Pull every line out of the material below and reproduce each one unchanged.
** Begin Provided data **
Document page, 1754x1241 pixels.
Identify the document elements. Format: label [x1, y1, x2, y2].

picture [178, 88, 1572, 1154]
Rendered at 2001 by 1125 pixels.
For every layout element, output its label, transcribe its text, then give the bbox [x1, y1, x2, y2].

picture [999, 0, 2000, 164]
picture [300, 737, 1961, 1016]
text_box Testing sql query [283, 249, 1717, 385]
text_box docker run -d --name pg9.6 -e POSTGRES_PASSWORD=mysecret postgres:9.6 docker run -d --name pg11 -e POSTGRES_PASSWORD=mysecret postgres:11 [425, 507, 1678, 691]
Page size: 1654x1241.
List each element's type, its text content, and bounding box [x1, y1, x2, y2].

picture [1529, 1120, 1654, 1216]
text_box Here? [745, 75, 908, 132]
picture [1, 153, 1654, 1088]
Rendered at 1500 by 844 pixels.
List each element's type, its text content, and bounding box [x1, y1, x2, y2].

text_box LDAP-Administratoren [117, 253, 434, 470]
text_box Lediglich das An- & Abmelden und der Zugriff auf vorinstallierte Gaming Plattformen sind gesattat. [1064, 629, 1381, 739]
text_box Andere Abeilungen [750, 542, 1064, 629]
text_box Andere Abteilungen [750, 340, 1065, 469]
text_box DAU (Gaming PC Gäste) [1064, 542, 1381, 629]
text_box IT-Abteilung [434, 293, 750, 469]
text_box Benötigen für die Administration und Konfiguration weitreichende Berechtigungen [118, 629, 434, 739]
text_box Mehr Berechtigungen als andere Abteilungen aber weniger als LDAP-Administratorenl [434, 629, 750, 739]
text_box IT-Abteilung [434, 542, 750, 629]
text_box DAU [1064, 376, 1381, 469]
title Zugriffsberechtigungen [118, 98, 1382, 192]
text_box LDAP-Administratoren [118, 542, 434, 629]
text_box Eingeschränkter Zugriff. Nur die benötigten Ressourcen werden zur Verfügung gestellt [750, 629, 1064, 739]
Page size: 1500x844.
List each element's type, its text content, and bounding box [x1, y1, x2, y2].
** End Provided data **
## Completed task
Document page, 1754x1241 pixels.
Identify the document elements. Format: label [x1, y1, x2, y2].

picture [178, 88, 1572, 1154]
Rendered at 2001 by 1125 pixels.
For every layout element, output its label, transcribe its text, then give the bbox [x1, y1, x2, y2].

picture [999, 0, 2000, 164]
picture [300, 737, 1961, 1016]
text_box Testing sql query [283, 249, 1717, 385]
text_box docker run -d --name pg9.6 -e POSTGRES_PASSWORD=mysecret postgres:9.6 docker run -d --name pg11 -e POSTGRES_PASSWORD=mysecret postgres:11 [425, 507, 1678, 691]
Page size: 1654x1241.
List each element's type, its text content, and bounding box [x1, y1, x2, y2].

picture [1529, 1120, 1654, 1216]
text_box Here? [745, 75, 908, 132]
picture [1, 153, 1654, 1088]
Rendered at 1500 by 844 pixels.
List each element's type, its text content, and bounding box [x1, y1, x2, y2].

text_box LDAP-Administratoren [117, 253, 434, 470]
text_box Lediglich das An- & Abmelden und der Zugriff auf vorinstallierte Gaming Plattformen sind gesattat. [1064, 629, 1381, 739]
text_box Andere Abeilungen [750, 542, 1064, 629]
text_box Andere Abteilungen [750, 340, 1065, 469]
text_box DAU (Gaming PC Gäste) [1064, 542, 1381, 629]
text_box IT-Abteilung [434, 293, 750, 469]
text_box Benötigen für die Administration und Konfiguration weitreichende Berechtigungen [118, 629, 434, 739]
text_box Mehr Berechtigungen als andere Abteilungen aber weniger als LDAP-Administratorenl [434, 629, 750, 739]
text_box IT-Abteilung [434, 542, 750, 629]
text_box DAU [1064, 376, 1381, 469]
title Zugriffsberechtigungen [118, 98, 1382, 192]
text_box LDAP-Administratoren [118, 542, 434, 629]
text_box Eingeschränkter Zugriff. Nur die benötigten Ressourcen werden zur Verfügung gestellt [750, 629, 1064, 739]
Page size: 1500x844.
List each element's type, its text content, and bounding box [x1, y1, x2, y2].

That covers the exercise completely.